For I did not know I was like an innocent lamb led to be sacrificed. They plotted an evil device against me, saying, “Come, let us put wood in his bread, and destroy him root and branch from the land of the living, so his name might not be remembered any longer.”

The OSB also notes that Jeremiah 11:17-12:5, 9-11, 14, 15 is read in Church on both Holy Thursday and Holy Friday every year. Clearly it’s considered an important passage, yet it’s one I can’t recall ever hearing in the context of a Protestant Church. Following are several different translations of Jeremiah 11:19 as rendered (I imagine) from the Masoretic text.

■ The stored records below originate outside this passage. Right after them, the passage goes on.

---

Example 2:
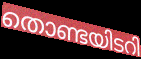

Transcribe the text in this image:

തൊണ്ടയിടറി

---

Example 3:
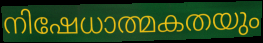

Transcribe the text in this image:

നിഷേധാത്മകതയും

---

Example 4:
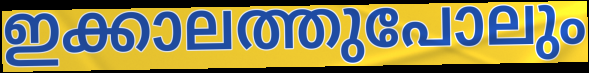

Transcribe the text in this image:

ഇക്കാലത്തുപോലും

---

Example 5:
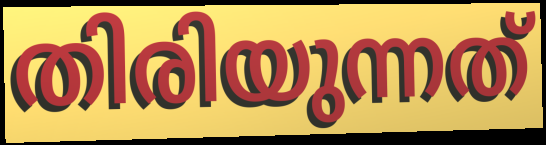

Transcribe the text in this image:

തിരിയുന്നത്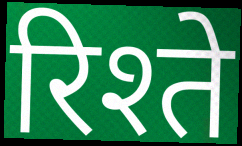
रिश्तेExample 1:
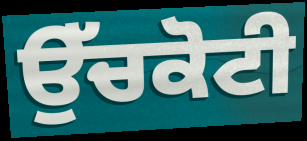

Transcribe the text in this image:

ਉੱਚਕੋਟੀ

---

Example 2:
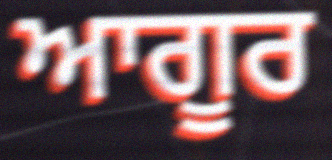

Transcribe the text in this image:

ਆਗੂਰ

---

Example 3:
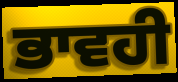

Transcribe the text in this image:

ਭਾਵਹੀ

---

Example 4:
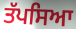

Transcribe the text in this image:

ਤੱਪਸਿਆ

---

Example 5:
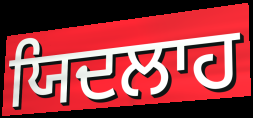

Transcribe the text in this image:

ਯਿਦਲਾਹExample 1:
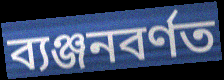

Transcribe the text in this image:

ব্যঞ্জনবৰ্ণত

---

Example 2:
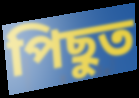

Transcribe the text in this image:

পিছুত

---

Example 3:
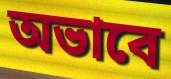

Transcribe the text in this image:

অভাবে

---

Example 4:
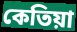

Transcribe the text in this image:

কেতিয়া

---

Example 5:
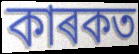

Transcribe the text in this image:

কাৰকত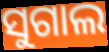
ସୁଗାଲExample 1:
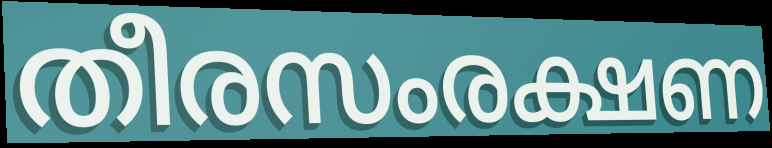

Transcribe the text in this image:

തീരസംരക്ഷണ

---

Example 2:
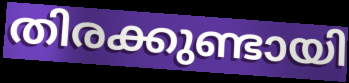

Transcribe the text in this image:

തിരക്കുണ്ടായി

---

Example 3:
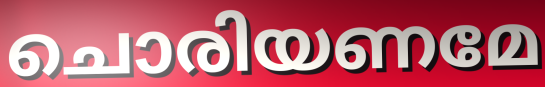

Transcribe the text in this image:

ചൊരിയണമേ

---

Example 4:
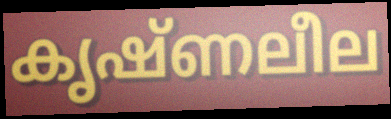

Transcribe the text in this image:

കൃഷ്ണലീല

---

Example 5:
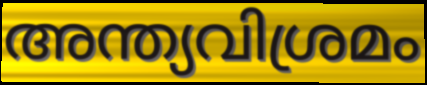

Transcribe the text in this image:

അന്ത്യവിശ്രമം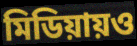
মিডিয়ায়ওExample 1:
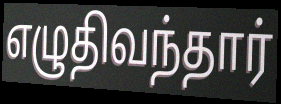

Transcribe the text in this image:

எழுதிவந்தார்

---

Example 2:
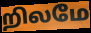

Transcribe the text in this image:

றிலமே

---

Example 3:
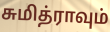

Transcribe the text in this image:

சுமித்ராவும்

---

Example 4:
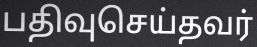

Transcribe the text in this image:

பதிவுசெய்தவர்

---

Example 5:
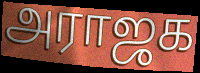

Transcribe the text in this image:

அராஜக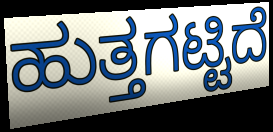
ಹುತ್ತಗಟ್ಟಿದೆ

But I was like a docile lamb brought to the slaughter; and I did not know that they had devised schemes against me, saying, “Let us destroy the tree with its fruit, and let us cut him off from the land of the living, that his name may be remembered no more.” (NKJV)

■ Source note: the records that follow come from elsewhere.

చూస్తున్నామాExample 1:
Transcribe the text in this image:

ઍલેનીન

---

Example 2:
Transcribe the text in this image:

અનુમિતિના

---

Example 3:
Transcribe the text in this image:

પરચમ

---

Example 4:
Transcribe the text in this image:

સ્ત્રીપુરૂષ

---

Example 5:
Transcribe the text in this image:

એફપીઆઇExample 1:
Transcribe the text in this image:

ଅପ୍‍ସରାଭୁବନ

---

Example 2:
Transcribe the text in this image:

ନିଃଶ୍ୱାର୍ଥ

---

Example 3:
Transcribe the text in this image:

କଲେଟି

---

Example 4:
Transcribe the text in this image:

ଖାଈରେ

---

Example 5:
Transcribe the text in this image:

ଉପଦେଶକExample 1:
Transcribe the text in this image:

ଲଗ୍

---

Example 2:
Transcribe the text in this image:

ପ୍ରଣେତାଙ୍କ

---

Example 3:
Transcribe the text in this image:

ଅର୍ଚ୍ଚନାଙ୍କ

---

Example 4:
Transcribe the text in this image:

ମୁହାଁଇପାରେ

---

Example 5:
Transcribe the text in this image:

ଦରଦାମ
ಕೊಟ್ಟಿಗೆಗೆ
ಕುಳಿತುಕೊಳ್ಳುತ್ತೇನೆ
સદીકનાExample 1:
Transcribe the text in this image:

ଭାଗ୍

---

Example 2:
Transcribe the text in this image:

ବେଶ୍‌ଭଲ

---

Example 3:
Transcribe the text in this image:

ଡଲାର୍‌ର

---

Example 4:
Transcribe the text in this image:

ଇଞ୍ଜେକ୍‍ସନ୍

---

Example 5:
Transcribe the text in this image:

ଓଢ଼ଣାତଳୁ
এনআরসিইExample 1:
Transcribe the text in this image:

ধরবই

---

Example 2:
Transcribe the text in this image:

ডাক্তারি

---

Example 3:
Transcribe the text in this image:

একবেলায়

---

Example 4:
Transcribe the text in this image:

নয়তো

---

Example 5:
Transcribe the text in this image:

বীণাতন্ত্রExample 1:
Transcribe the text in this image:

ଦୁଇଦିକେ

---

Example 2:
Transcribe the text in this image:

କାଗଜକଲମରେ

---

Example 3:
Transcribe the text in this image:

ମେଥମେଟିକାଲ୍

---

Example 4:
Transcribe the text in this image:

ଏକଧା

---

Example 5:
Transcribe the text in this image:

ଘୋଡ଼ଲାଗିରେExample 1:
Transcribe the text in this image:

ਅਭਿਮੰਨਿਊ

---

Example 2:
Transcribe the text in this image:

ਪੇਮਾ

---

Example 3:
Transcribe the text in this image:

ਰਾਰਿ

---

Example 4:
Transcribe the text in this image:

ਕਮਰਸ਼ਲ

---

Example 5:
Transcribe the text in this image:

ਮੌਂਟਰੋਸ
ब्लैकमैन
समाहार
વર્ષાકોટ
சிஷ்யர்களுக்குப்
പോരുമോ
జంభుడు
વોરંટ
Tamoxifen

I was like a lamb being led to the slaughter. I had no idea that they were planning to kill me! “Let’s destroy this man and all his words,” they said. “Let’s cut him down, so his name will be forgotten forever.” (NLT)

But I was like a gentle lamb led to the slaughter;
And I did not know that they had devised plots against me, saying,
“Let us destroy the tree with its fruit,
And let us cut him off from the land of the living,
That his name be remembered no more.” (NASB)

I had been like a gentle lamb led to the slaughter; I did not realize that they had plotted against me, saying,
“Let us destroy the tree and its fruit;
let us cut him off from the land of the living,
that his name be remembered no more.” (NIV)

Before this, I was like a gentle lamb waiting to be butchered. I did not know they had made plans against me, saying:
“Let us destroy the tree and its fruit.
Let’s kill him so people will forget him.” (NCV)

I don’t have any great insights, but I don’t believe this can be reduced to a mistranslation. Even ignoring the earlier differences in this one chapter, the structure of the LXX translation feels markedly different from the rest. I think it’s more likely that the LXX translators were working from a different Hebrew text of Jeremiah than the one used in the Masoretic Jewish canon. There’s definitely more going on than a simple mistranslation.